B2B
Business-to-Business. The scope of commercial and transactional exchanges between two companies, as opposed to B2C or B2G.
Definition
B2B designates any commercial, contractual or informational flow circulating between two economic actors: buyer and supplier, principal and subcontractor, distributor and manufacturer. It stands in contrast to B2C (Business-to-Consumer), aimed at the end customer, and B2G (Business-to-Government), aimed at public administration. EDI is by construction a B2B practice: EDIFACT, X12 or cXML messages always transit between two legally distinct organisations.
Origin
The expression spread through anglophone business press in the 1990s, riding the rise of inter-firm electronic commerce and online marketplaces. It quickly replaced longer formulations such as inter-firm trade in technical documentation.

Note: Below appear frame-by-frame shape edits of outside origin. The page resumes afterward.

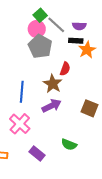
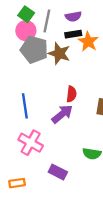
gray line: (56, 25) -> (47, 21), turned 72
red semicircle: (65, 69) -> (71, 94), moved
brown star: (53, 84) -> (59, 53), moved

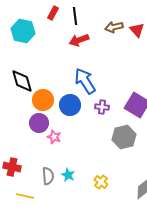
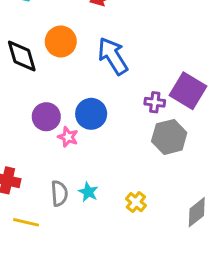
orange circle: (43, 100) -> (61, 41), moved
blue circle: (70, 105) -> (91, 114), moved
purple cross: (102, 107) -> (155, 102), moved

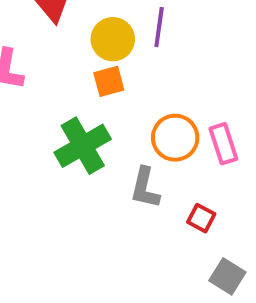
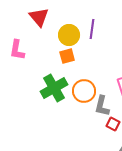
orange circle: (175, 138) -> (84, 91), moved
gray L-shape: (145, 188) -> (102, 106), moved

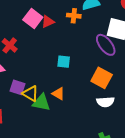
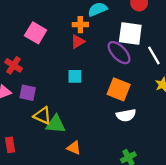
red triangle: (48, 22) -> (78, 42), moved
purple square: (17, 87) -> (28, 93), moved
orange triangle: (58, 94) -> (74, 148), moved

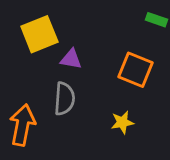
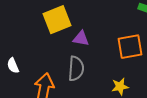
orange square: (135, 70) -> (130, 47), turned -32

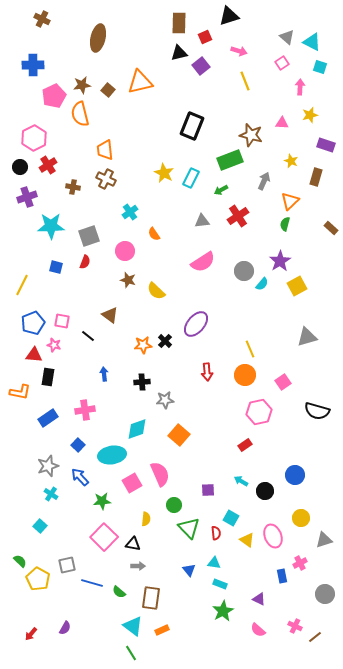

Today the acronym serves as a cross-cutting label for a wide ecosystem: ERP, EDI, e-procurement, SaaS platforms for e-invoicing, B2B marketplaces.
Example in context
A large retail chain emits thousands of B2B orders to its suppliers every day. Each order typically rides the EDI channel:
- The retailer sends an ORDERS EDIFACT message to the manufacturer.
- The manufacturer replies with an ORDRSP (acknowledgment) and then a DESADV (despatch advice).
- The cycle closes with an INVOIC, archived on both sides as fiscal evidence.
The whole exchange is strictly B2B: no end consumer is involved in the documentary transaction.